Yes, the Forbes ratings are garbage. They have nine financial criteria most of which are redundant [measuring the same thing], together weighted arbitrarily. One or two are about changing one flavor of assets to another, relevant for tomorrow but not next year. Must have been written by an MBA.

What 'ya gotta know is whether ordinary income [tuition, state support, income from endowment] has been greater than or equal to ordinary expenses over the last couple of years [wages and salaries, maintenance, debt service]. Do consider size of endowment separately, for that is what administrations like to dissipate before they have to find new jobs.

This tells us nothing about the future, but aggregate enrollment declines have been occurring over a ten year period so if they haven't adjusted or closed down by now, it's all over.
That's not even wrong!
--Wolfgang Pauli

Ruralguy

Right. Size of endowment only matters to the extent 4-5% of it can pay some arbitrary, but reasonable, percentage (whatever it is--some say 30%, but that seems high) of expenses on an annual basis. But you can trick yourself into thinking you are covered under declining enrollment if the endowment is growing. But that's an unsustainable situation if you really care about the mission of the college.

selecter

The Forbes ratings are truly garbage. They nuke The University of Selecter, for instance, but our Moody's has been going steadily up, and our debt steadily down, with (very small) operating surpluses several years running. Forbes lags badly, and as is stated, is just based on too much of the wrong stuff. Kinda like colleges were mattress marts. The best stuff that shows where a school really is (to my eye) are on highered data stories, highered dive, and not in 990s, which can be made to lie in the hands of the unscrupulous.

Ruralguy

Selector,

Can you explain what you mean by "highered data stories" showing where a school really is? Surely you aren't suggesting that anecdotes are more reliable than data?

selecter

Ha! No, definitely not suggesting anecdotes are more reliable than data. One great example is his work on "draw rate," a measure of a colleges enrollment market power, w/ten year trends. It's just fantastic data on the enrollment side. It doesn't have debt and deferred maintenance and fiscal ratios, but what it does have is pretty fantastic.
https://www.highereddatastories.com/search?q=draw+rate

And, Draw Rate is one of many metrics you'll find there.

spork

Additional discussion of draw rate, and retention rate, based on Jon Boeckenstedt's work at Higher Ed Data Stories and the Inside Higher Ed articles listed earlier in this thread:

https://activelearningps.com/2015/04/03/is-your-employer-in-trouble/.

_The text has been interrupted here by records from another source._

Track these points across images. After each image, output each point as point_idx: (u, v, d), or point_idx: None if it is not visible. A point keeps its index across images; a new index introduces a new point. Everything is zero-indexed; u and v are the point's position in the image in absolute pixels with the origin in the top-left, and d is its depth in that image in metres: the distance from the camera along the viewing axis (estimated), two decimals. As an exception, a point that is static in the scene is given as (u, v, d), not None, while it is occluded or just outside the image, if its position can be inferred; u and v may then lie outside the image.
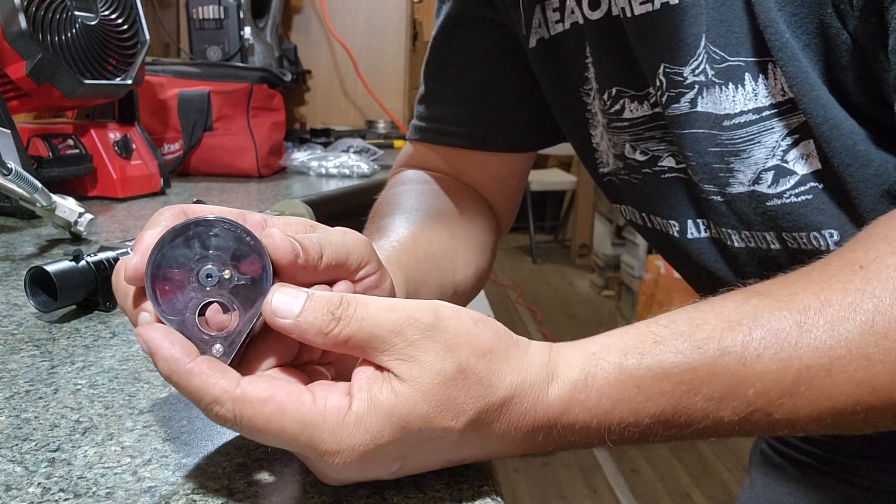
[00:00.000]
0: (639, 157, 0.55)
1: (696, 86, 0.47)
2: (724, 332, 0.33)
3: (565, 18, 0.56)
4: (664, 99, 0.49)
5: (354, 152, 1.50)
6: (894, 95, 0.39)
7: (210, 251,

https://activelearningps.com/2015/09/06/is-your-employer-in-trouble-part2/.
It's terrible writing, used to obfuscate the fact that the authors actually have nothing to say.

spork

Quote from: spork on February 16, 2024, 06:01:43 PMSt. Augustine's University is no longer making payroll.

The Forbes index is garbage.

SACSCOC rejected St. Augustine's appeal, it is now unaccredited. There is also a multimillion dollar tax lien against it. St. Augustine's will supposedly seek a court injunction against revocation of its accreditation, but in the world of reality, it needs to close.
It's terrible writing, used to obfuscate the fact that the authors actually have nothing to say.